For regulated industries facing strict data residency rules, cross-border compliance headaches, and rising cyber insurance costs, that design-first security model is becoming very attractive.
How does this differ from existing “secure internet” offers
Most large telcos and cloud providers already talk about secure connectivity. But the approaches differ.
The dominant models today
- MPLS and private networks with limited flexibility
- SD-WAN layered on top of the public internet
- Zero Trust frameworks that still rely on traditional routing
- Cloud-centric security that assumes hyperscaler dominance
SCION takes a different route. It removes implicit trust from the network itself. Routing paths are explicit, verifiable, and isolated. That’s a philosophical shift as much as a technical one.
Players like Cloudflare, Zscaler, and major hyperscalers focus on security at the edge. SCION focuses on security in the core.
BICS entering this space is notable because it sits at the intersection of global telecom infrastructure and enterprise connectivity. Few players have both the footprint and the regulatory relationships to push a new internet architecture across borders.
Sovereignty is no longer a buzzword
One of the quieter drivers behind SCION’s momentum is digital sovereignty.
Governments and regulators increasingly want guarantees that sensitive data does not transit jurisdictions they cannot control. This is especially visible in Europe, but the same conversation is happening in Asia and parts of North America.
SCION makes sovereignty enforceable at the routing level, not just at the policy level.
For multinational enterprises, that means compliance becomes something you can architect, not just document after the fact.
Conclusion: where this leaves the market
This partnership signals that secure internet conversation is shifting from theory to deployment.
SCION will not replace the public internet overnight. Nor is it trying to. Instead, it is carving out a parallel path for critical, high-assurance communications, much like private networks once did, but with global reach and modern design principles.

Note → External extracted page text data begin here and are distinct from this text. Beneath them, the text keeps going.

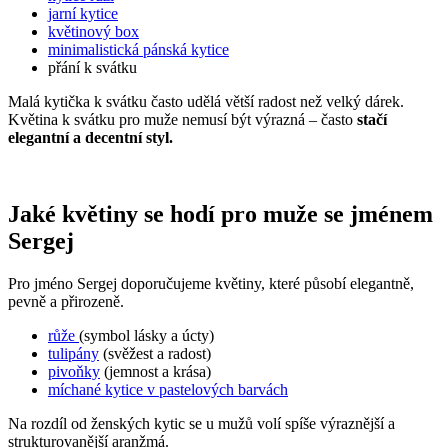
jarní kytice
květinový box
minimalistická pánská kytice
přání k svátku
Malá kytička k svátku často udělá větší radost než velký dárek.
Květina k svátku pro muže nemusí být výrazná – často
stačí
elegantní a decentní styl.
Jaké květiny se hodí pro muže se jménem
Sergej
Pro jméno Sergej doporučujeme květiny, které působí elegantně,
pevně a přirozeně.
růže
(symbol lásky a úcty)
tulipány
(svěžest a radost)
pivoňky
(jemnost a krása)
míchané kytice v pastelových barvách
Na rozdíl od ženských kytic se u mužů volí spíše výraznější a
strukturovanější aranžmá.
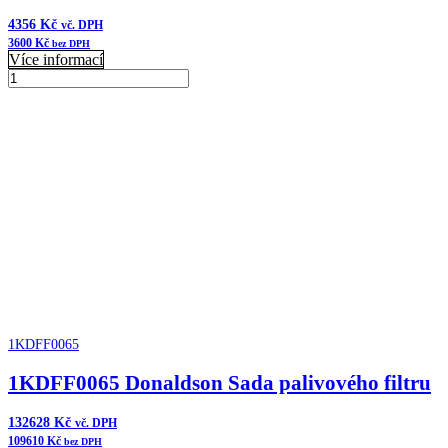
4356
Kč
vč. DPH
3600
Kč
bez DPH
Více informací
1KDFF1005
Donaldson
Přidat do košíku
Blanking
plate
množství
1KDFF0065
1KDFF0065 Donaldson Sada palivového filtru
132628
Kč
vč. DPH
109610
Kč
bez DPH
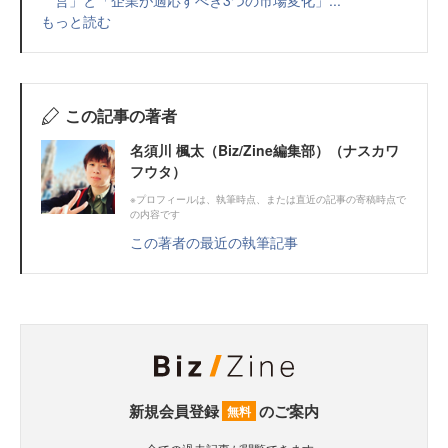
もっと読む
この記事の著者
名須川 楓太（Biz/Zine編集部）（ナスカワ
フウタ）
※プロフィールは、執筆時点、または直近の記事の寄稿時点で
の内容です
この著者の最近の執筆記事
新規会員登録
のご案内
無料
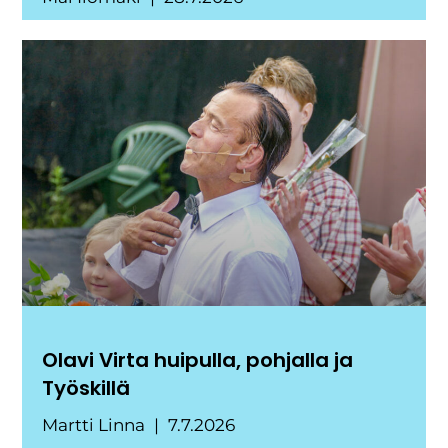
Olavi Virta huipulla, pohjalla ja
Työskillä
Martti Linna
7.7.2026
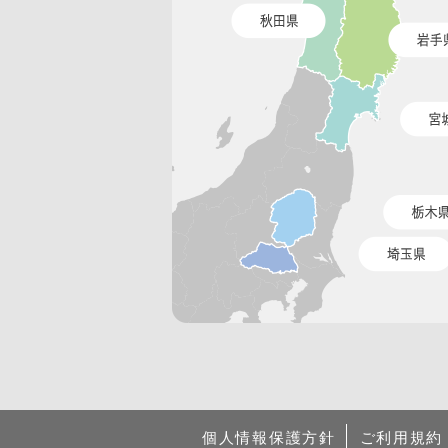
個人情報保護方針
ご利用規約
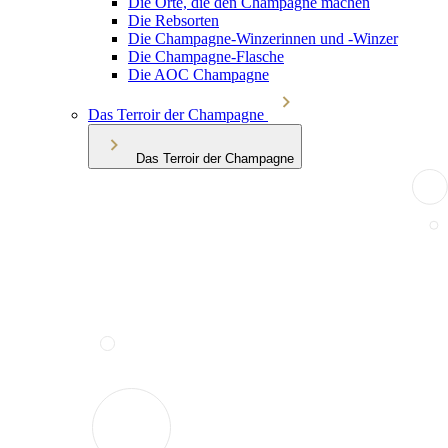
Die Orte, die den Champagne machen
Die Rebsorten
Die Champagne-Winzerinnen und -Winzer
Die Champagne-Flasche
Die AOC Champagne
Das Terroir der Champagne
Das Terroir der Champagne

Compared to traditional MPLS, SCION offers more transparency and resilience. Compared to cloud-delivered security stacks, it reduces dependence on opaque routing decisions. And compared to VPN-heavy architectures, it scales without turning complexity into risk.
What matters now is ecosystem growth. If more carriers, regulators, and enterprise platforms align behind SCION, it could become the default “secure lane” of the internet for critical traffic.
BICS and Anapaya are betting that moment has arrived. Given rising geopolitical tension, regulatory pressure, and the limits of bolt-on security, it’s a bet that feels less radical than inevitable.